=== Texte fourni ===
•••

Lorsque plusieurs sociétés de gestion de droits gèrent des droits de cette catégorie, l’auteur ou les titulaires de droits voisins peuvent désigner eux-mêmes celle qui sera réputée être chargée de la gestion de leurs droits. Ils ont les mêmes droits et les mêmes obligations résultant du contrat conclu entre les fournisseurs d’accès et la société de gestion de droits que les titulaires qui ont chargé cette société de défendre leurs droits.

Ils peuvent faire valoir leurs droits dans un délai de cinq ans à compter de la date de la première mise à disposition de leur œuvre ou de leur prestation par l’opérateur de base de données.

Art. 9

Un accord concernant la mise à disposition d’œuvres ou de prestations par les opérateurs de base de données est négocié entre les opérateurs de base de données et les sociétés de gestion.

Cet accord porte sur une rémunération de droits d’auteur et droits voisins. Cet accord est négocié distinctement pour le secteur de la musique, de l’audiovisuel, de l’édition et de la presse.

Art. 10

Lorsque la conclusion d’un accord autorisant la mise en ligne par les opérateurs de base de données est impossible, les parties peuvent faire appel à trois médiateurs.

Les médiateurs sont désignés selon les règles de la sixième partie du Code judiciaire applicables à la désignation des arbitres. Ils doivent présenter des garanties d’indépendance et d’impartialité. Ils ont pour tâche d’aider aux négociations et peuvent formuler des propositions après avoir entendu les parties concernées. Les propositions sont notifiées par lettre recommandée avec accusé de réception.

Les parties sont censées accepter les propositions qui leurs sont adressées si dans les trois mois de la notification aucune d’entre elles ne s’y oppose au moyen d’une notification aux autres parties dans les mêmes formes.

Art. 11

L’accord visé à l’article 9 est renouvelé annuellement par tacite reconduction.

Toute demande de modification de l’accord ou de dénonciation de celui-ci doit être introduite au plus tard un mois avant le délai fixé à l’alinéa 1er du présent article.

La demande doit être motivée et accompagnée d’une nouvelle proposition. Jusqu’à ce qu’un nouvel accord soit conclu, l’accord précédent reste d’application

Chapitre V: Des échanges, via les fournisseurs d’accès, d’œuvres ou de prestations

Art. 12

Un accord concernant les échanges via les fournisseurs d’accès d’œuvres ou de prestations protégées par le droit d’auteur est négocié entre les fournisseurs d’accès et les sociétés de gestion.

•••

=== Données fournies ===
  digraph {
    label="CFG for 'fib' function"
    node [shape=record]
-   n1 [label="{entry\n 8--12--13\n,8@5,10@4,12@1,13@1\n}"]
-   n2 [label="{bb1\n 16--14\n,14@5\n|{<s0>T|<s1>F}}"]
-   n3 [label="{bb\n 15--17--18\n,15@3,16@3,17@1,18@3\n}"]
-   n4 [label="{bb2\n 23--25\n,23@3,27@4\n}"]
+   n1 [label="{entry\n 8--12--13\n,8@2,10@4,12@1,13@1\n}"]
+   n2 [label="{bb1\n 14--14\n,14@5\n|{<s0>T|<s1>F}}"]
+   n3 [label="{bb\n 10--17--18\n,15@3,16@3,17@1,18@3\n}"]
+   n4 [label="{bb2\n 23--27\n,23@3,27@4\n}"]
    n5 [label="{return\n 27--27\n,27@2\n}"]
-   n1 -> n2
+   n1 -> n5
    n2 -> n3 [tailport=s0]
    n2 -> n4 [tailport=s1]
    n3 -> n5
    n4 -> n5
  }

•••

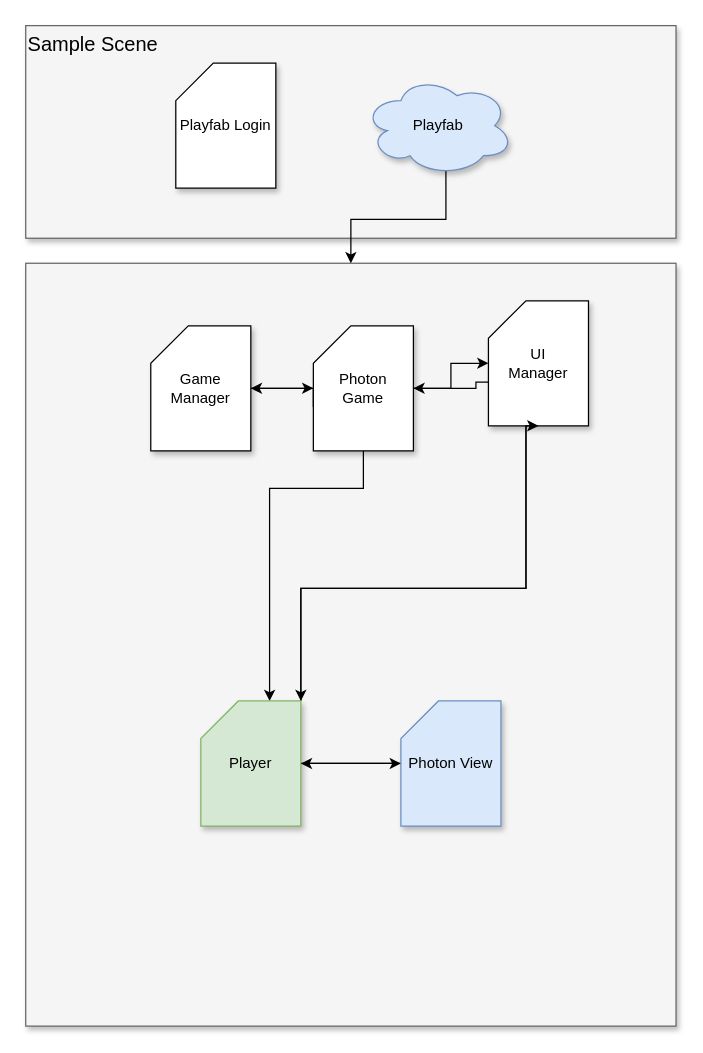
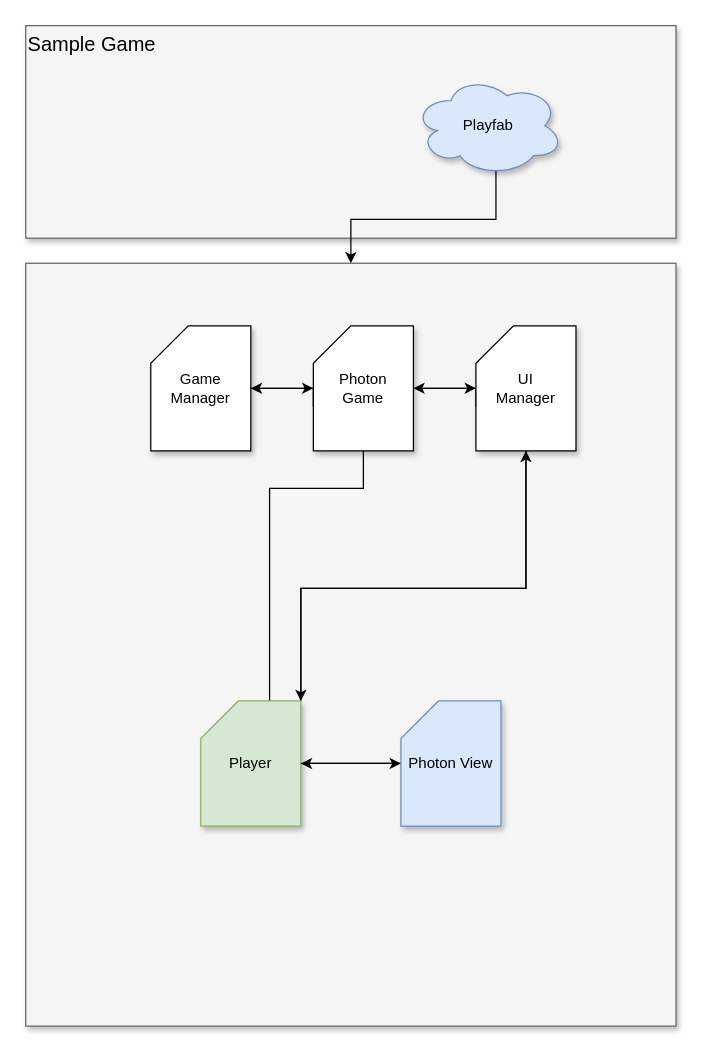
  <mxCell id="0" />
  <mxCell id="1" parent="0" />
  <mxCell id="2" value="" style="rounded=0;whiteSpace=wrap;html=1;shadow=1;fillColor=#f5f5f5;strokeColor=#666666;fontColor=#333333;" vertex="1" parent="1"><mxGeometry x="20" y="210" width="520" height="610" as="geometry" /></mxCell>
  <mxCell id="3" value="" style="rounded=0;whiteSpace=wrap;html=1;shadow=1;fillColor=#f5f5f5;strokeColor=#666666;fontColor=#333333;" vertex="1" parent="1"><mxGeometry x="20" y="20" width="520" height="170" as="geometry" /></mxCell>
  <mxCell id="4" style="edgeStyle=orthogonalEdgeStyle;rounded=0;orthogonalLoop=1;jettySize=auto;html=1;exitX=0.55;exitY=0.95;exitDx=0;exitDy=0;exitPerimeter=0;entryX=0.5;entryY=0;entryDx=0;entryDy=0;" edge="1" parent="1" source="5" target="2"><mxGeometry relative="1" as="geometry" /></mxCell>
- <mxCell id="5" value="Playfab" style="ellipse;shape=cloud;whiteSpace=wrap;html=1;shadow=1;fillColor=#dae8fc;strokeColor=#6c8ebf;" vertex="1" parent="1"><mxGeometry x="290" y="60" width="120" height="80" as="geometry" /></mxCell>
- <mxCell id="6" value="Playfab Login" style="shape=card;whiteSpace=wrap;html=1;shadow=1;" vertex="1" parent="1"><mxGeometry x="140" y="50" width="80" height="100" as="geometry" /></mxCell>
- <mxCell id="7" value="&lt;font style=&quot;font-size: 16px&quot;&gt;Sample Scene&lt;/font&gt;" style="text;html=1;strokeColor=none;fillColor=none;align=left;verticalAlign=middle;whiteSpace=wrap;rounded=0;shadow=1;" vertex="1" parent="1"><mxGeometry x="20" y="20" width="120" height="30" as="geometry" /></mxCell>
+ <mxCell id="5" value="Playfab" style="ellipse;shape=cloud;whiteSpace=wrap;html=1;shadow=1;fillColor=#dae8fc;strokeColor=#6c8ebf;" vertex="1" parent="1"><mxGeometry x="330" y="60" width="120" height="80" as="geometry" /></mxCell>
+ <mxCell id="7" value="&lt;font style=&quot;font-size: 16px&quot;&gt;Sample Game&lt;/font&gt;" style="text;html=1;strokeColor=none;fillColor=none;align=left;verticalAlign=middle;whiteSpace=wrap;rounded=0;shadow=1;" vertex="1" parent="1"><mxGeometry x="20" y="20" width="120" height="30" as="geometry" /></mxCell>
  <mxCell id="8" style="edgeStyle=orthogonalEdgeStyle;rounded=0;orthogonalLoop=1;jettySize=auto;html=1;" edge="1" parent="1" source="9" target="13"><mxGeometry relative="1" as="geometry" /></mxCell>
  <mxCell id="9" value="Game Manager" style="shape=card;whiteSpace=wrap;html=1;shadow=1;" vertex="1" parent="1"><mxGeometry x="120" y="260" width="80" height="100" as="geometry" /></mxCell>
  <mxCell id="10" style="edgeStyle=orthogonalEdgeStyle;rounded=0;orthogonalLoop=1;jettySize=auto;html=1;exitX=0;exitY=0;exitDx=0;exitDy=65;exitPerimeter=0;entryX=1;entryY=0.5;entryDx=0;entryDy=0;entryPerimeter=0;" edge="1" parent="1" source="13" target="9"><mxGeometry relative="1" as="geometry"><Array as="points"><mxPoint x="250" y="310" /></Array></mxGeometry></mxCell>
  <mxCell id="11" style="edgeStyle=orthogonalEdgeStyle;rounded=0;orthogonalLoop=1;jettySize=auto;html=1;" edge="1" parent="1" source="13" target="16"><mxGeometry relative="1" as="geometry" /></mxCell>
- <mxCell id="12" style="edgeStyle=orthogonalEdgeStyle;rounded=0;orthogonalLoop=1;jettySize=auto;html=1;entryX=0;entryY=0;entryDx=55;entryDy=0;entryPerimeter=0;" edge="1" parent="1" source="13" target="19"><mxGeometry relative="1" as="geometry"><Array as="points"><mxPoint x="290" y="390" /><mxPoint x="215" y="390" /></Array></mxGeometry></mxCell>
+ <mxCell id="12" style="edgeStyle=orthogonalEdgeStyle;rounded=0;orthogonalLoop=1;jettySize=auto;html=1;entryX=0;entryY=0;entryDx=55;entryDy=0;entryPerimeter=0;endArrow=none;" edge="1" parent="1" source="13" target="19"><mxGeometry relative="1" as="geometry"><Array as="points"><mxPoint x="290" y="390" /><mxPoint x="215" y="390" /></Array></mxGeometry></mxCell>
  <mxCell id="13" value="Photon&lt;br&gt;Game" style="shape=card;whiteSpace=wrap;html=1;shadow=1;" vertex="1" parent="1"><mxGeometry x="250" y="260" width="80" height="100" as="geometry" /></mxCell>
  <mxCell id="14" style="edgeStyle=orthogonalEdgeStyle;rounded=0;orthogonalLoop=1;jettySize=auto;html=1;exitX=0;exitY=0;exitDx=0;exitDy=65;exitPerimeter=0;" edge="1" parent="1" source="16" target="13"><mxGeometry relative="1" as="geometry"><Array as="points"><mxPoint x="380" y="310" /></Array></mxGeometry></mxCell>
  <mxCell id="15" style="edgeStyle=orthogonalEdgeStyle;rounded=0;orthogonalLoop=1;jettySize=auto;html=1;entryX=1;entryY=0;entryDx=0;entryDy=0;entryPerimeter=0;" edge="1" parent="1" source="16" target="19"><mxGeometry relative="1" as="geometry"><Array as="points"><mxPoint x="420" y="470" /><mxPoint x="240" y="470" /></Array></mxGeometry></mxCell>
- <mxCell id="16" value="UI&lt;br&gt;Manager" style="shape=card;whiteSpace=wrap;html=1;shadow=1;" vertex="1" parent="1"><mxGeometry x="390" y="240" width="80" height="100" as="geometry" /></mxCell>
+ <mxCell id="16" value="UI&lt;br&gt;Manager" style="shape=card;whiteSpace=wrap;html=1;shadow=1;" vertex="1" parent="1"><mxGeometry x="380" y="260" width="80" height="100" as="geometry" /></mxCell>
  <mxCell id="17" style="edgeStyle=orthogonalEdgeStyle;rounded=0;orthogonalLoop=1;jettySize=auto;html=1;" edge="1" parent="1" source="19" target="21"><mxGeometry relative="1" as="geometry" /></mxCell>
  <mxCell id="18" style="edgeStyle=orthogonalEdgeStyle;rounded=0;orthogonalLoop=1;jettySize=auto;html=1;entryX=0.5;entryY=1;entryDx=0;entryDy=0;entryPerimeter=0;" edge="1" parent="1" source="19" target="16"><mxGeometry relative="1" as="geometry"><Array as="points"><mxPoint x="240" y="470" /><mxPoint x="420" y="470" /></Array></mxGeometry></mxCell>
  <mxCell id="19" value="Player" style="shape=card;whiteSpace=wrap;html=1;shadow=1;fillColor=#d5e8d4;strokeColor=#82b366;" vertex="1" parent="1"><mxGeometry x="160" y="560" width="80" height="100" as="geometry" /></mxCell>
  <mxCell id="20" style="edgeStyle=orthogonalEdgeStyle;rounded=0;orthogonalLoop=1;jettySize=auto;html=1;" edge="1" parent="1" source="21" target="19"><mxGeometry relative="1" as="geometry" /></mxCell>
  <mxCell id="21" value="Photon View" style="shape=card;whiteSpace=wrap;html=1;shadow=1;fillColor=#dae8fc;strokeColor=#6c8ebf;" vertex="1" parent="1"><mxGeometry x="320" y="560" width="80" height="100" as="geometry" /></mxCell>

•••

=== Objectif visé ===
D’après le texte fourni, combien de temps ont les auteurs ou les titulaires de droits voisins pour faire valoir leurs droits, et à partir de quand ce délai court-il ? Le listing est un ensemble à part, sans lien avec le texte fourni.

=== Réponse complète ===
Ils ont cinq ans à compter de la date de la première mise à disposition de leur œuvre ou de leur prestation par l’opérateur de base de données.